In these commands, replace:

  • PROJECT_ID with your project name
  • LOCATION_ID with the region where you deployed the model and endpoint
  • ENDPOINT_ID with the endpoint ID
  • DEPLOYED_MODEL_NAME with the model's display name
  • DEPLOYED_MODEL_ID with the model ID
  1. Get the endpoint ID by running the gcloud ai endpoints list command. This command lists the endpoint IDs for all endpoints in your project. Make a note of the ID of the endpoint used in this tutorial.

    gcloud ai endpoints list \
        --project=PROJECT_ID \
        --region=LOCATION_ID
    

    The output looks like this. In the output, the ID is called ENDPOINT_ID.

    Using endpoint [https://us-central1-aiplatform.googleapis.com/]
    ENDPOINT_ID: 1234567891234567891
    DISPLAY_NAME: gemma2-2b-it-mg-one-click-deploy
    
  2. Get the model ID by running the gcloud ai models describe command. Make a note of the ID of the model you deployed in this tutorial.

    gcloud ai models describe DEPLOYED_MODEL_NAME \
        --project=PROJECT_ID \
        --region=LOCATION_ID
    

    The abbreviated output looks like this. In the output, the ID is called deployedModelId.

    Using endpoint [https://us-central1-aiplatform.googleapis.com/]
    artifactUri: [URI removed]
    baseModelSource:
      modelGardenSource:
        publicModelName: publishers/google/models/gemma2
    ...
    deployedModels:
    - deployedModelId: '1234567891234567891'
      endpoint: projects/12345678912/locations/us-central1/endpoints/12345678912345
    displayName: gemma2-2b-it-12345678912345
    etag: [ETag removed]
    modelSourceInfo:
      sourceType: MODEL_GARDEN
    name: projects/123456789123/locations/us-central1/models/gemma2-2b-it-12345678912345
    ...
    
  3. Undeploy the model from the endpoint. You'll need the endpoint ID and model ID from the previous commands.

    gcloud ai endpoints undeploy-model ENDPOINT_ID \
        --project=PROJECT_ID \
        --region=LOCATION_ID \
        --deployed-model-id=DEPLOYED_MODEL_ID
    

    This command produces no output.

  4. Run the gcloud ai endpoints delete command to delete the endpoint.

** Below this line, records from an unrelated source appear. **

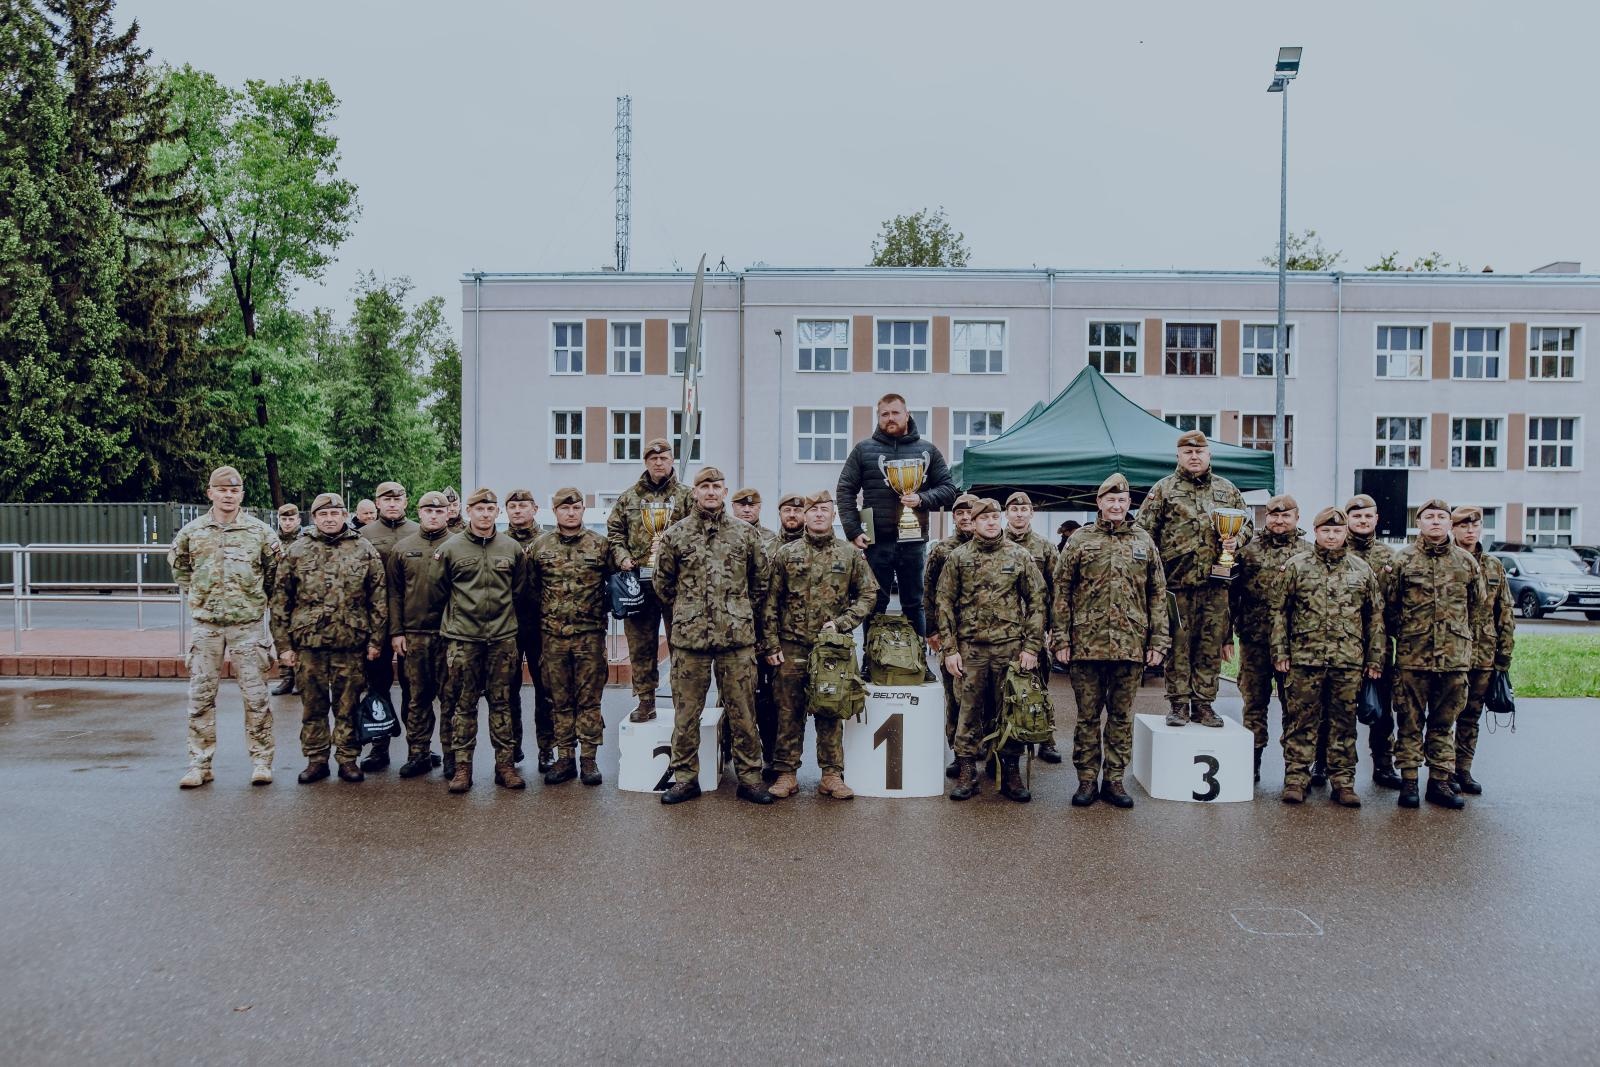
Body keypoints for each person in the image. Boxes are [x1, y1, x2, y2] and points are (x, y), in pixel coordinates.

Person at [654, 467, 775, 806]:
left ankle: (750, 778)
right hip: (690, 639)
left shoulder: (744, 534)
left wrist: (736, 610)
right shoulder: (676, 534)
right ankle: (684, 778)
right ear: (694, 493)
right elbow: (663, 584)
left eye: (716, 486)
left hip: (736, 638)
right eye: (704, 486)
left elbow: (760, 582)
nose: (710, 492)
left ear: (725, 491)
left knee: (742, 710)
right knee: (686, 711)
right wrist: (689, 609)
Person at [1052, 473, 1168, 809]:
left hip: (1130, 645)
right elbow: (1062, 590)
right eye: (1110, 500)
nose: (1116, 505)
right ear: (1099, 503)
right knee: (1087, 717)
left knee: (1120, 716)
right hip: (1085, 644)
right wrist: (1061, 637)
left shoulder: (1144, 541)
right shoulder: (1080, 540)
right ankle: (1087, 779)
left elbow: (1158, 594)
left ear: (1128, 504)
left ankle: (1114, 779)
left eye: (1122, 500)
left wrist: (1158, 642)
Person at [168, 466, 281, 789]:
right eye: (223, 490)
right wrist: (201, 596)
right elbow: (180, 568)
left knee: (256, 697)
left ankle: (261, 761)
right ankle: (199, 763)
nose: (229, 495)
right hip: (207, 627)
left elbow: (275, 573)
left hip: (247, 626)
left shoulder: (259, 533)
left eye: (234, 491)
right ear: (210, 493)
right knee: (200, 696)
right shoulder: (193, 532)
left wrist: (256, 601)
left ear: (241, 494)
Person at [763, 490, 878, 800]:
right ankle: (786, 772)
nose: (817, 515)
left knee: (830, 707)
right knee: (788, 710)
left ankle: (831, 774)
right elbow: (771, 600)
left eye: (823, 510)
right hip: (792, 644)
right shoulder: (787, 554)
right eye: (812, 510)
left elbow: (869, 594)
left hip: (831, 648)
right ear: (804, 516)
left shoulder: (849, 554)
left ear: (833, 515)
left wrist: (842, 623)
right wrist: (771, 644)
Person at [1136, 429, 1252, 728]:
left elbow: (1248, 526)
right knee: (1178, 645)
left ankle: (1203, 704)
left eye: (1200, 452)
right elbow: (1143, 533)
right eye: (1188, 452)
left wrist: (1235, 542)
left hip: (1216, 584)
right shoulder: (1163, 490)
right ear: (1179, 456)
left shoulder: (1226, 490)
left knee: (1209, 645)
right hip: (1176, 585)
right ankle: (1178, 704)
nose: (1194, 456)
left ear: (1209, 455)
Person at [1271, 507, 1385, 807]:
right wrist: (1280, 651)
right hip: (1304, 658)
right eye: (1326, 531)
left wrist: (1375, 659)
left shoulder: (1361, 569)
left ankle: (1343, 782)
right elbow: (1280, 612)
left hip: (1348, 661)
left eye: (1337, 531)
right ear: (1316, 532)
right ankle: (1296, 778)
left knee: (1343, 724)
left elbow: (1374, 618)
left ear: (1345, 532)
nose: (1331, 536)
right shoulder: (1296, 566)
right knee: (1301, 722)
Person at [270, 493, 387, 785]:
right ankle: (316, 759)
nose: (330, 519)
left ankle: (348, 758)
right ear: (314, 518)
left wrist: (376, 641)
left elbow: (379, 598)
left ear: (345, 515)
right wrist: (283, 646)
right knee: (313, 706)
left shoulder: (363, 549)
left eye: (335, 514)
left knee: (348, 705)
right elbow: (280, 601)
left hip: (351, 642)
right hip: (309, 643)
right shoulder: (297, 550)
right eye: (323, 515)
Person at [935, 498, 1046, 803]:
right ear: (974, 521)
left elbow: (1037, 602)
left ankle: (1009, 770)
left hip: (1009, 648)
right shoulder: (958, 557)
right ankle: (968, 770)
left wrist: (1031, 647)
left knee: (1008, 710)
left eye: (995, 517)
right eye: (984, 518)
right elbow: (943, 603)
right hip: (970, 649)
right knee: (967, 711)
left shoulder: (1019, 555)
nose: (991, 522)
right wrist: (950, 649)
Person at [1386, 499, 1484, 810]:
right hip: (1413, 657)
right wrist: (1409, 632)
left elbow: (1476, 606)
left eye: (1442, 517)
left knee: (1444, 723)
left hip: (1453, 658)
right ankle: (1410, 781)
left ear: (1448, 523)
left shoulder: (1466, 562)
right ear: (1419, 522)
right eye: (1429, 517)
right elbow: (1388, 607)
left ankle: (1440, 781)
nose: (1436, 522)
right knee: (1410, 722)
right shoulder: (1403, 561)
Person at [835, 393, 958, 643]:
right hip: (876, 541)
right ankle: (873, 659)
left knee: (914, 601)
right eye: (885, 414)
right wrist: (853, 530)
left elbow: (948, 489)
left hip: (913, 540)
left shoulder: (927, 450)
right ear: (878, 417)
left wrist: (922, 499)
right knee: (874, 600)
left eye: (895, 413)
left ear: (907, 414)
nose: (890, 418)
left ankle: (917, 660)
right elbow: (845, 489)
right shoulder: (863, 450)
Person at [435, 488, 528, 793]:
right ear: (468, 511)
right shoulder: (451, 548)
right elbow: (440, 590)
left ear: (497, 513)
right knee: (464, 706)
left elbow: (518, 589)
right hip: (463, 639)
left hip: (502, 639)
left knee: (502, 704)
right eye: (479, 509)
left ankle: (505, 766)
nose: (485, 514)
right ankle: (463, 768)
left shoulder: (511, 548)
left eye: (490, 509)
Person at [522, 487, 613, 787]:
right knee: (558, 699)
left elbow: (614, 586)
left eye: (575, 508)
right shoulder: (539, 547)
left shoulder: (601, 546)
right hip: (554, 637)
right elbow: (532, 590)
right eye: (564, 508)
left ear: (582, 511)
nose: (570, 513)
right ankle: (564, 758)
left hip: (589, 637)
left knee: (589, 700)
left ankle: (589, 759)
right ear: (554, 510)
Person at [607, 438, 694, 723]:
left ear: (671, 460)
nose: (659, 463)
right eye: (653, 458)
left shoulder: (686, 497)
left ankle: (684, 701)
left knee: (681, 644)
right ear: (646, 462)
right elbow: (615, 534)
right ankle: (646, 700)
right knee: (641, 645)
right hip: (638, 584)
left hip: (676, 585)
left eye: (664, 458)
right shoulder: (629, 498)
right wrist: (622, 557)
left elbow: (698, 534)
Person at [1229, 494, 1308, 781]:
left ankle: (1296, 769)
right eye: (1274, 514)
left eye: (1286, 515)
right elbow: (1232, 596)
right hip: (1255, 641)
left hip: (1296, 645)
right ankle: (1253, 763)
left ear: (1297, 518)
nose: (1279, 520)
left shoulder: (1308, 553)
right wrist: (1228, 633)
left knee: (1296, 707)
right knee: (1254, 704)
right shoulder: (1248, 552)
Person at [387, 491, 455, 779]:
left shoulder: (459, 544)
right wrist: (396, 631)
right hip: (414, 635)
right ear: (419, 512)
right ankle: (418, 753)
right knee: (417, 697)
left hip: (449, 634)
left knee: (451, 698)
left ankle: (452, 755)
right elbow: (394, 593)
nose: (434, 515)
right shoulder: (403, 548)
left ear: (448, 514)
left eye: (440, 511)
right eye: (429, 511)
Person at [1450, 505, 1515, 795]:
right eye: (1463, 525)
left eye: (1474, 525)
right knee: (1444, 717)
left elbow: (1505, 612)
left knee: (1470, 717)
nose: (1469, 530)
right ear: (1453, 529)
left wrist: (1504, 656)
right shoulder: (1448, 562)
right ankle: (1442, 771)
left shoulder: (1493, 566)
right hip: (1450, 654)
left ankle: (1462, 770)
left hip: (1483, 655)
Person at [357, 481, 418, 773]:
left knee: (414, 689)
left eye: (398, 499)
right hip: (375, 622)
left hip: (411, 621)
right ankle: (379, 747)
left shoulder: (418, 531)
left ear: (406, 502)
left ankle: (417, 748)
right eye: (386, 499)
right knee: (377, 686)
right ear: (377, 503)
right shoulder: (364, 535)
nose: (393, 504)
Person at [1344, 493, 1401, 788]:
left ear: (1376, 519)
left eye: (1368, 516)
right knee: (1335, 709)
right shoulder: (1337, 549)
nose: (1362, 521)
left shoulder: (1390, 556)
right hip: (1341, 641)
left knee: (1380, 707)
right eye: (1356, 516)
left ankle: (1383, 764)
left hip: (1379, 643)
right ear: (1347, 519)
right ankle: (1326, 763)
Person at [1004, 491, 1063, 763]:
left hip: (1035, 629)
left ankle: (1045, 738)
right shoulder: (995, 542)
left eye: (1023, 509)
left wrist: (1053, 629)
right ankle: (1001, 739)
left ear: (1031, 513)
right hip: (1002, 630)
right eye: (1014, 509)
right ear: (1007, 513)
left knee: (1038, 685)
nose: (1019, 513)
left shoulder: (1045, 547)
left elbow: (1057, 590)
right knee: (1001, 688)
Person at [926, 494, 977, 774]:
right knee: (955, 697)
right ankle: (959, 753)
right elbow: (930, 592)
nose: (966, 517)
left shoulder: (995, 546)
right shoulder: (942, 550)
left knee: (987, 699)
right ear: (954, 517)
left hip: (985, 636)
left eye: (971, 512)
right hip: (951, 636)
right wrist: (932, 630)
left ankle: (985, 750)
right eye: (961, 514)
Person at [504, 487, 555, 771]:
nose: (518, 510)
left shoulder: (548, 540)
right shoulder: (498, 542)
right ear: (506, 510)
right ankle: (512, 748)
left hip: (541, 624)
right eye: (512, 506)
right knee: (507, 689)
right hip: (508, 625)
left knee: (544, 688)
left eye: (523, 505)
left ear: (535, 509)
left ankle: (546, 748)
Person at [271, 503, 303, 696]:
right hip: (278, 598)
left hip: (299, 598)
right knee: (280, 636)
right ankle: (286, 678)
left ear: (298, 520)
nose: (288, 523)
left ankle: (300, 678)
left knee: (299, 638)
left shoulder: (305, 540)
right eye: (284, 519)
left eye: (291, 519)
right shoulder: (272, 542)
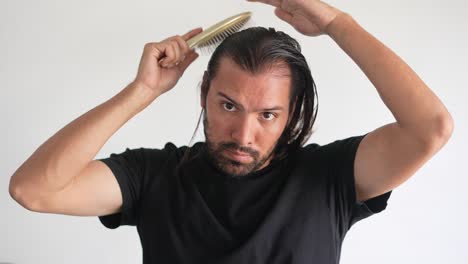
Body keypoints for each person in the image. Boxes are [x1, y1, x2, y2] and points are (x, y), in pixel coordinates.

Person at [9, 0, 453, 263]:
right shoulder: (154, 176)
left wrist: (338, 23)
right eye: (228, 105)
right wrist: (141, 92)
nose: (243, 134)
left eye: (267, 115)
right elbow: (34, 190)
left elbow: (430, 128)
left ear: (291, 112)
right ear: (204, 92)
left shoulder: (330, 178)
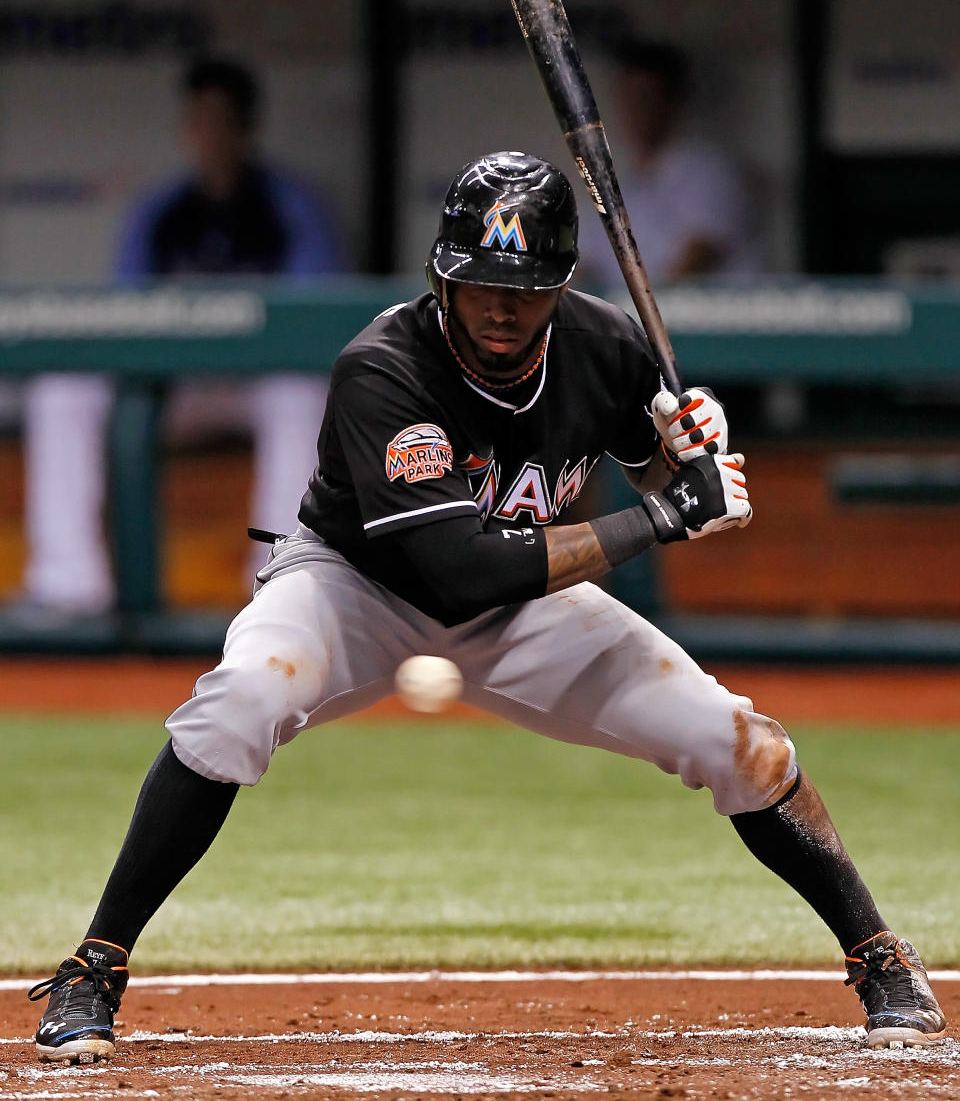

    gcloud ai endpoints delete ENDPOINT_ID \
        --project=PROJECT_ID \
        --region=LOCATION_ID
    

    When promted, type y to confirm. This command produces no output.

Delete the model

Console

  1. Go to the Model Registry page from the Vertex AI section in the Google Cloud console.

    Go to the Model Registry page

  2. In the Region drop-down list, choose the region where you deployed your model.

  3. At the end of the gemma2-2b-it-1234567891234 row, click Actions.

  4. Select Delete model.

    When you delete the model, all associated model versions and evaluations are deleted from your Google Cloud project.

  5. In the confirmation prompt, click Delete.

gcloud

To delete the model using the Google Cloud CLI, provide the model's display name and region to the gcloud ai models delete command.

gcloud ai models delete DEPLOYED_MODEL_NAME \
    --project=PROJECT_ID \
    --region=LOCATION_ID

Replace DEPLOYED_MODEL_NAME with the model's display name. Replace PROJECT_ID with your project name. Replace LOCATION_ID with the region where you deployed the model.